Factory bosses have been fined nearly £50,000 after a worker lost his arm in a machinery accident.
Akshay Phale, 30, had been attempting to wrap fabric around a spindle at Farnbeck in Leith on June 5, 2012, when his arm was dragged inside.
A colleague heard a scream, shouted to another worker to shut everything down and rushed to Mr Phale’s aid.
He found his colleague’s arm had been entangled between the spindle and the wrapped fabric, which is used as a coating on banknotes.
As the cylinder was rotating, it pulled his hand around it, trapping his forearm.
He was stuck for more than an hour until fire crews were able to disconnect the motor and free him before he was rushed to hospital.
Surgeons fought to save his limb, but they were unable to restore the blood flow and were forced to amputate his right arm below the elbow.
In a statement prepared by his injury lawyer, Paul Kirkwood of Lawford Kidd, Mr Phale said the spindle had caught his arm and broken it in “several different places”.
It added: “My broken arm was dragged further into the turning spindle. I was unable to reach the emergency stop button which was 8ft away from me.”
Mr Phale – who was left with permanent scars on his back, arm, leg and right hand and has not been able to return to work – underwent several operations and needed months of physiotherapy.
Farnbeck, based in Old Bonnington Road, was fined £46,660 after pleading guilty to breaching safety regulations at Edinburgh Sheriff Court heard yesterday.
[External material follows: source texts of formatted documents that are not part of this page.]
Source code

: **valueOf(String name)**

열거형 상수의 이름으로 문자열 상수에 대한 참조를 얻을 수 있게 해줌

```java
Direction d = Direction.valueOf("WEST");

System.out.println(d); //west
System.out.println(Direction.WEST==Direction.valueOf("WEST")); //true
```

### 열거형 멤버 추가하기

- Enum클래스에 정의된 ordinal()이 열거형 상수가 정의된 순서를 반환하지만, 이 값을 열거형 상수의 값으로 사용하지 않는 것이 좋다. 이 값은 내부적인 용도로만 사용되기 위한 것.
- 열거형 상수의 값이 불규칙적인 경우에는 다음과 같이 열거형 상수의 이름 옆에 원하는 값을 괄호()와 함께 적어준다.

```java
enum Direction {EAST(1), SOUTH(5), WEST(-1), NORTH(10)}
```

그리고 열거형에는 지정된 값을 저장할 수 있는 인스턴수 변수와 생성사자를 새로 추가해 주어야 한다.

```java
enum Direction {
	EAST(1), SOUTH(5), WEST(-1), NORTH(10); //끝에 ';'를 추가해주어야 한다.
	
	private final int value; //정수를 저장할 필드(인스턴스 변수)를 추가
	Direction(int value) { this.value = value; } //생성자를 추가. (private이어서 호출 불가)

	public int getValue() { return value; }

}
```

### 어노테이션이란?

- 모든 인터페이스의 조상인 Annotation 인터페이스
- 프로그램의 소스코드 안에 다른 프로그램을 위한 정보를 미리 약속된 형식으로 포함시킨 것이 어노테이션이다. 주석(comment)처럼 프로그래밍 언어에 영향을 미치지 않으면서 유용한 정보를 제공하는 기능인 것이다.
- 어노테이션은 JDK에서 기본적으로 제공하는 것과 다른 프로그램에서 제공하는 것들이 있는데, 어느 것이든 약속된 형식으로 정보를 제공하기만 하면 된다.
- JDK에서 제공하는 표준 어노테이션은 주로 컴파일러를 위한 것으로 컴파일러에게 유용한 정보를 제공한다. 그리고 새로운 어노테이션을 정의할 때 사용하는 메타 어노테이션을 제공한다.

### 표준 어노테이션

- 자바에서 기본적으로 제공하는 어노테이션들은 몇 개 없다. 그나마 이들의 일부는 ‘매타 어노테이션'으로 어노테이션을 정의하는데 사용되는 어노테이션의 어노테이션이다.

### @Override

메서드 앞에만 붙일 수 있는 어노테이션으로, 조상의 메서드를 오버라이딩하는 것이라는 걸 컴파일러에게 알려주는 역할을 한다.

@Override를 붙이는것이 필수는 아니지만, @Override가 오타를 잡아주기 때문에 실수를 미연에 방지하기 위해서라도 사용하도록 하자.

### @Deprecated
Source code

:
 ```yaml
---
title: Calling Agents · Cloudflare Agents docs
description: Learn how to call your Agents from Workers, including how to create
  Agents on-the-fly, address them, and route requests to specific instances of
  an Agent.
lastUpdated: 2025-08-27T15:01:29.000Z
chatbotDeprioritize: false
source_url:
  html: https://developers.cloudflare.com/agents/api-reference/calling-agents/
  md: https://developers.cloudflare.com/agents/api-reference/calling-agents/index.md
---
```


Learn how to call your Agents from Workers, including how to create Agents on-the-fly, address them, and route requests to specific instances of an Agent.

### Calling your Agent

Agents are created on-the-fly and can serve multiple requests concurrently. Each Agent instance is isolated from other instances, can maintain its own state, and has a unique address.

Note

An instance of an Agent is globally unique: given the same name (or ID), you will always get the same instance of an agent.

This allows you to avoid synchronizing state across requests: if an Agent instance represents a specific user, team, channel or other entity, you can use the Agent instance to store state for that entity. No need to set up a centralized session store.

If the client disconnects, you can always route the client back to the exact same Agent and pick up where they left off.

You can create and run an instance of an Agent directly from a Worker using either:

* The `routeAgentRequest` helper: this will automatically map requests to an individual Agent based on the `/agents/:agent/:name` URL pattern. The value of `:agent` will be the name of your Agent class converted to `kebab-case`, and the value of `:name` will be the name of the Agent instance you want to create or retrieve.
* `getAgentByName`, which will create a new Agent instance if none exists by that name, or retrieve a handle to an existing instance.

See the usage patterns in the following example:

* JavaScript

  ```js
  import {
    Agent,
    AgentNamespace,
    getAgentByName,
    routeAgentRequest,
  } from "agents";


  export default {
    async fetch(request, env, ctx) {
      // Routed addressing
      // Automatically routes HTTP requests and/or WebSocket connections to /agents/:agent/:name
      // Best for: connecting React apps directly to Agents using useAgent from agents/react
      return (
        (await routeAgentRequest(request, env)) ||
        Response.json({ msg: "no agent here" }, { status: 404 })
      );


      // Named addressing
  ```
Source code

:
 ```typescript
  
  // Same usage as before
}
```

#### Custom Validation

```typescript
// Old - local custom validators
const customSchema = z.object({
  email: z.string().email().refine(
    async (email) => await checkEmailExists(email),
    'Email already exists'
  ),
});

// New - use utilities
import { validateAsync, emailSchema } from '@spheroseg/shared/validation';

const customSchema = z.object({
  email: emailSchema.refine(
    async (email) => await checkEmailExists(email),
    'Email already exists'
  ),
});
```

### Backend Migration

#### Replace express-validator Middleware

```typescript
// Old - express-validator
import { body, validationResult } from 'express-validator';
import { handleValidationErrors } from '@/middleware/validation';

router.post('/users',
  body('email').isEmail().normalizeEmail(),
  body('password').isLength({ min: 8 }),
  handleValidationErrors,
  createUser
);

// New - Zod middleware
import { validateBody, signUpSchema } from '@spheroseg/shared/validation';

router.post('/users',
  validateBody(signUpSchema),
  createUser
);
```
Bosses previously paid £100,000 for a top-of-the-range prosthetic limb for Mr Phale – called the Michelangelo arm – on top of a compensation payment.
Mr Phale said: “It is clear that the court took a very serious view of the serious impact of this accident on me.”
Farnbeck director Douglas Main said: “The accident to Akshay was extremely distressing for everyone at Farnbeck.
“I visited him every single day he was in hospital, and I have been in regular contact with him since his release, helping him as far as possible in his rehabilitation.
“As was mentioned in court, Farnbeck had no previous health and safety problems.
“We are extremely sorry about what happened to Akshay and since the accident we have committed more resources to health and safety, and worked in tandem with HSE to ensure as far as possible that our factory is a safe place to work.”